Plaintiff, on the other hand, contends that Helen Bromfield took an absolute and vested remainder, subject only to the life interests of the settlor and her husband, and that, upon the death of the husband and the assignment by Helen Bromfield to plaintiff, plaintiff became the sole person beneficially interested in the trust, and had the power of revocation.
In determining this question the inquiry arises as to whether the words “ her heirs, executors, administrators or assigns ” were used as words of substitution, or words of limitation. We think that they were used as words of limitation.
If the trust agreement had provided that the remainder was to be paid over to Helen Bromfield “ or her heirs, executors, administrators and assigns,” the gift would appear to be substitutional. (Matter of Evans, 234 N. Y. 42; Waxson Realty Corp. v. Rothschild, 255 id. 332.) On the other hand, if the word “ and ” had been used between the name of the donee and the so-called terms of inheritance, such terms would ordinarily be construed to be merely words of limitation. (Van Beuren v. Dash, 30 N. Y. 393, 416; Thurber v. Chambers, 66 id. 42.) Where neither “ or ” nor “ and ” is used between the name of the donee and the words of inheritance, the construction that is ordinarily placed on a gift or legacy is likewise that the words are used merely as words of limitation and not for the purpose of creating a substitutional gift. (Matter of Tamargo, 220 N. Y. 225.) That is to say when a gift is made to one, “ his heirs,” etc., such words are usually deemed to signify a gift of absolute ownership and not a direction to transfer the estate to the heirs or personal representatives in the event the donee fails to survive the holder of the prior estate. (Matter of Wells, 113 N. Y. 396.)
In the present indenture neither the word “ or ” nor “ and ” was used between the donee’s name and the words of inheritance. Therefore, under the rules generally applied, an absolute gift would be deemed intended, unless the use of the disjunctive “ or ” between the words “ administrators ” and “ assigns ” would alter the construction to be placed on the clause.
We think that the word “or,” so used, does not disclose an intention to give less than an absolute estate. In the first place, the use of the word “ assigns ” in a document of the present nature is said to show the intention to give an absolute gift, for the power of assigning implies an absolute title. (Matter of Tamargo, supra, p. 229.) This would seem particularly so in the present instance for only personal property was being disposed of. Further, the placing of the disjunctive “ or ” between “ administrators ” and “ assigns ” would seem to emphasize the settlor’s purpose to make an absolute gift, for it places the donee’s assigns in a distinct class. The word “or,” as used here, has grammatical application only
Matter of Thompson (279 N. Y. 131) holds nothing contrary to the view herein expressed. There it was said that the words “ heirs, executors, administrators and assigns ” were to be construed as words of limitation. True, the court, in its opinion in that case, called attention to the absence of the disjunctive “ or ” from the context of the document. This is not to be construed as a holding that the presence of the word “ or ” always connotes a substitutional gift, irrespective of the manner in which it is used. Of course, the location of the disjunctive word may have an important bearing in determining the meaning to be given to the clause as a whole.
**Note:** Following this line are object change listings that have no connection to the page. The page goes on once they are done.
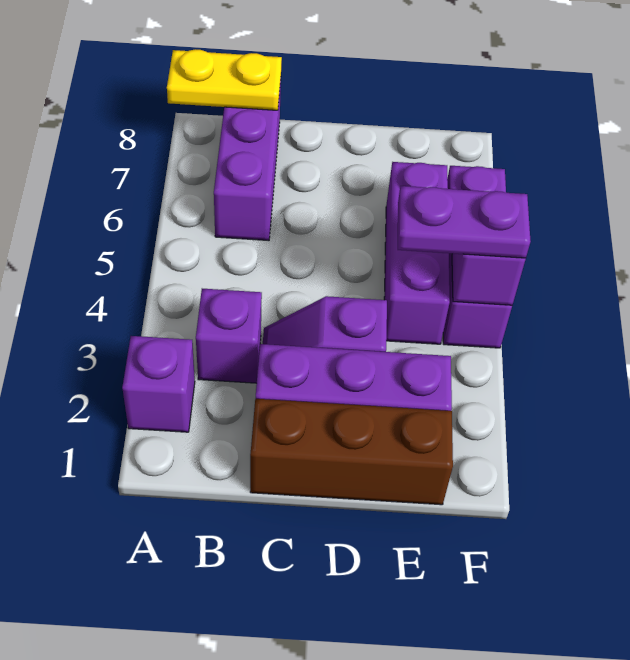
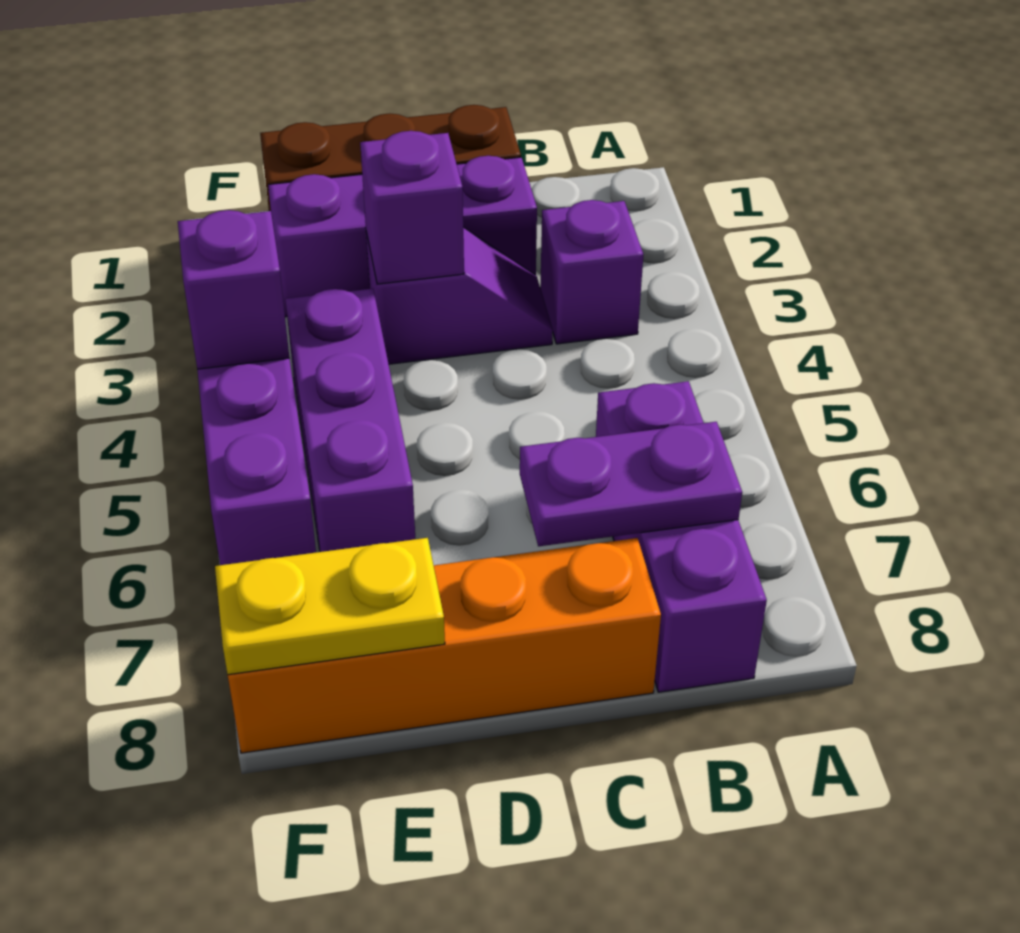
purple brick A2 level 1 -> purple brick D3 level 2
yellow plate A8:B8 level 2 -> yellow plate E8:F8 level 2
none -> orange brick C8:F8 level 1
purple plate E4:F4 level 3 -> purple plate B7:C7 level 2

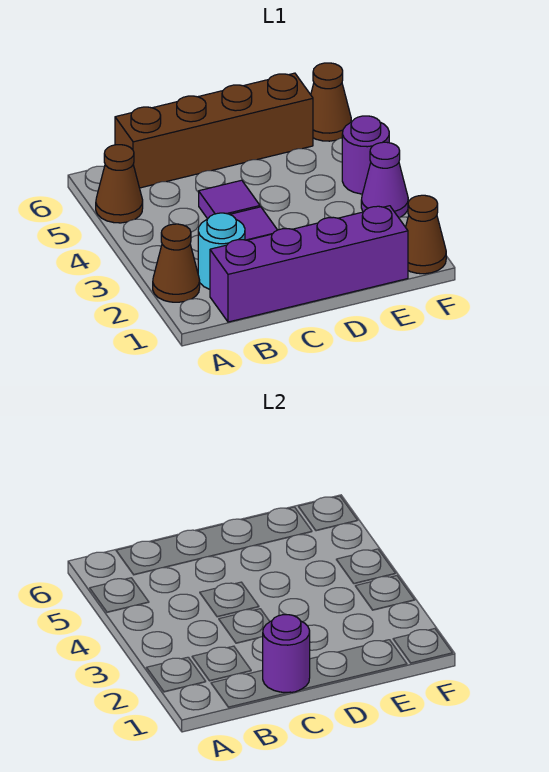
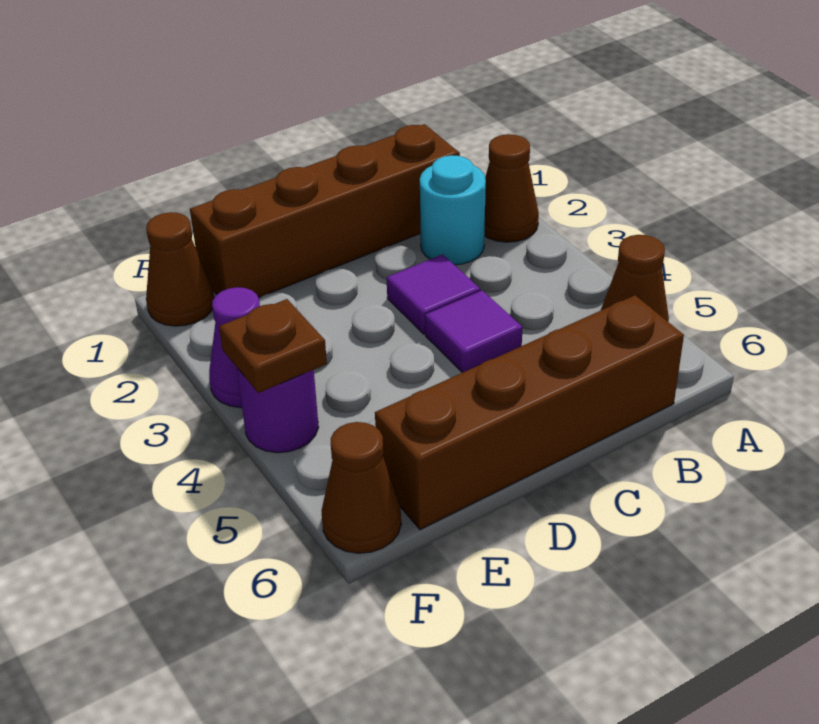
purple brick B1:E1 level 1 -> brown brick B1:E1 level 1
purple round brick C1 level 2 -> none
none -> brown plate F4 level 2

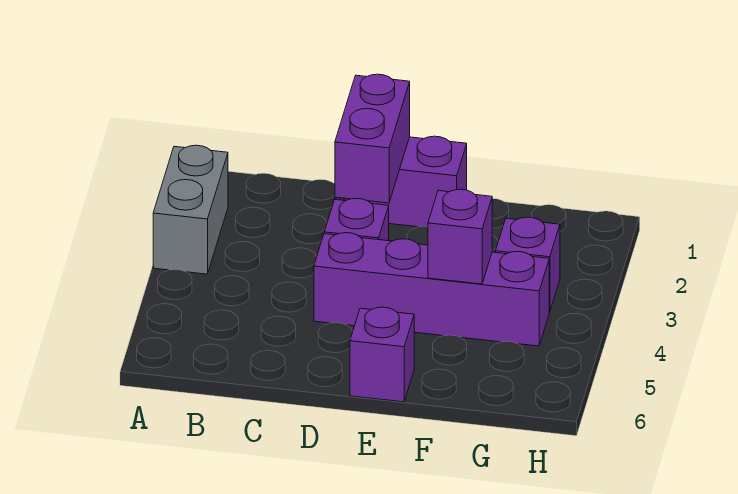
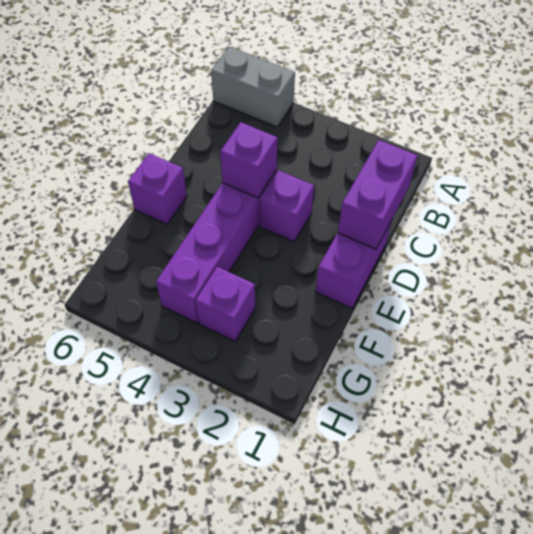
grey brick A2:A3 level 1 -> grey brick A5:A6 level 1
purple brick D1:D2 level 2 -> purple brick C1:D1 level 2
purple brick F4 level 2 -> purple brick D4 level 2

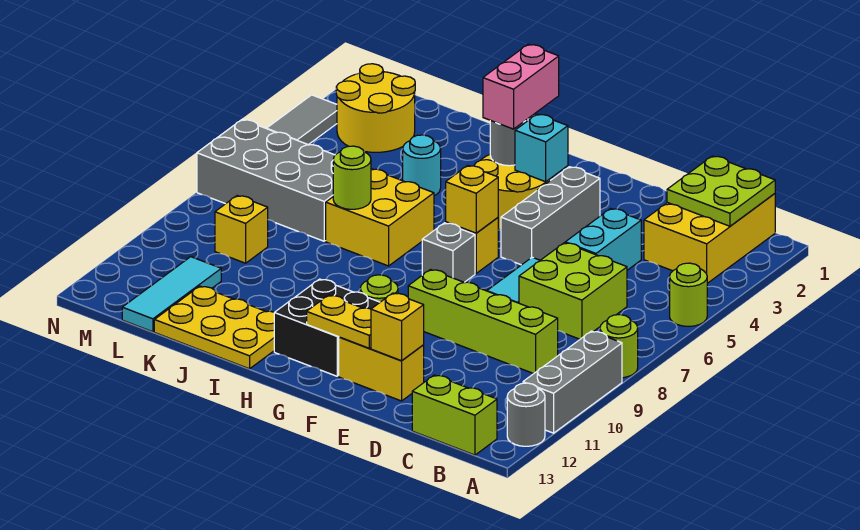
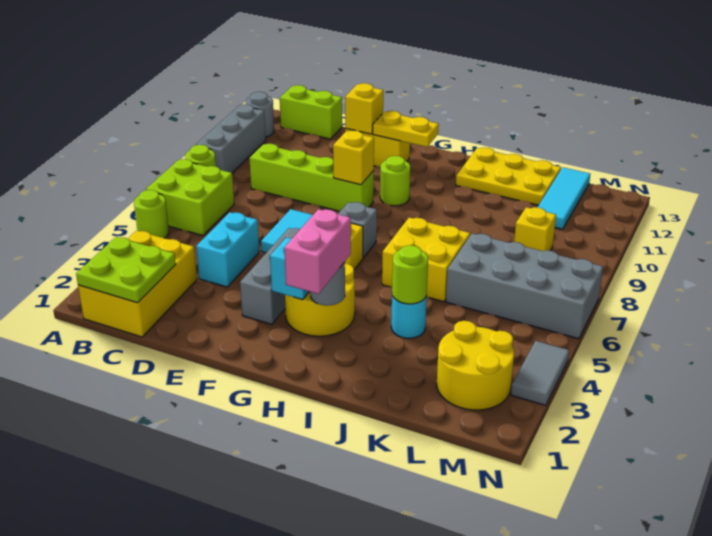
lime brick C6:D7 level 1 -> lime brick A6:B7 level 1
yellow brick G6 level 2 -> yellow brick F9 level 2
black brick G11:H12 level 1 -> none
lime round brick J7 level 2 -> lime round brick J4 level 2

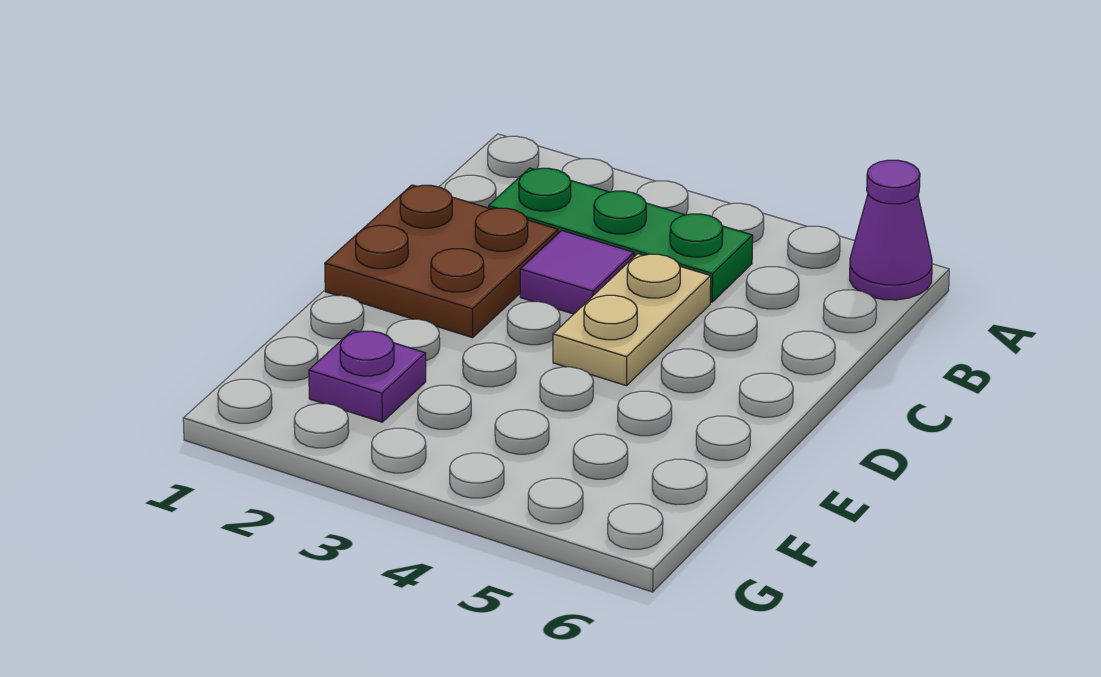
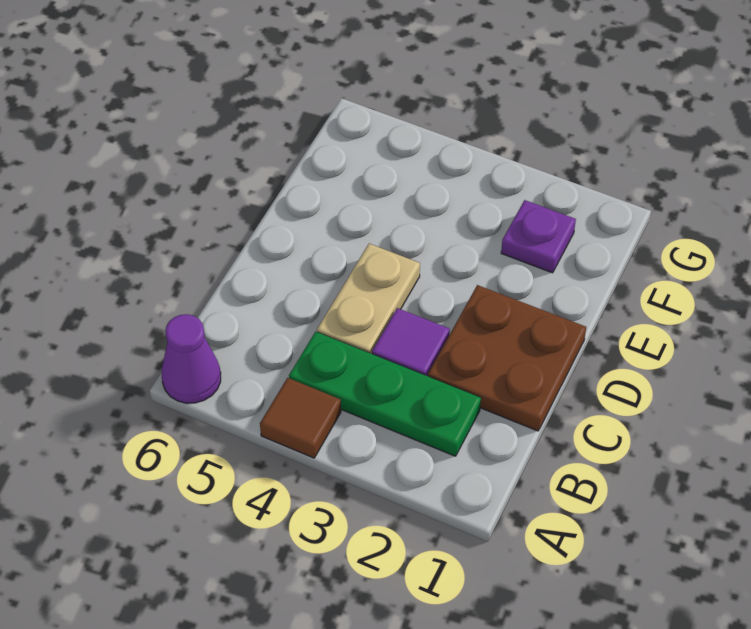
none -> brown tile A4 level 1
In the present case, considering all of the provisions of the indenture, including the,one placed after the so-called words of inheritance, that the gift to Helen Bromfield was “ for her own use, absolutely and forever,” we hold that a gift of absolute ownership was intended.
We find that no persons other than plaintiff and her daughter, Helen Bromfield, were beneficially interested in this trust, and that the documents executed by them revoked the trust.
Judgment should be rendered accordingly.
Martin, P. J., Townley and Cohn, JJ., concur.
Judgment unanimously directed for plaintiff in accordance with opinion. Settle order on notice.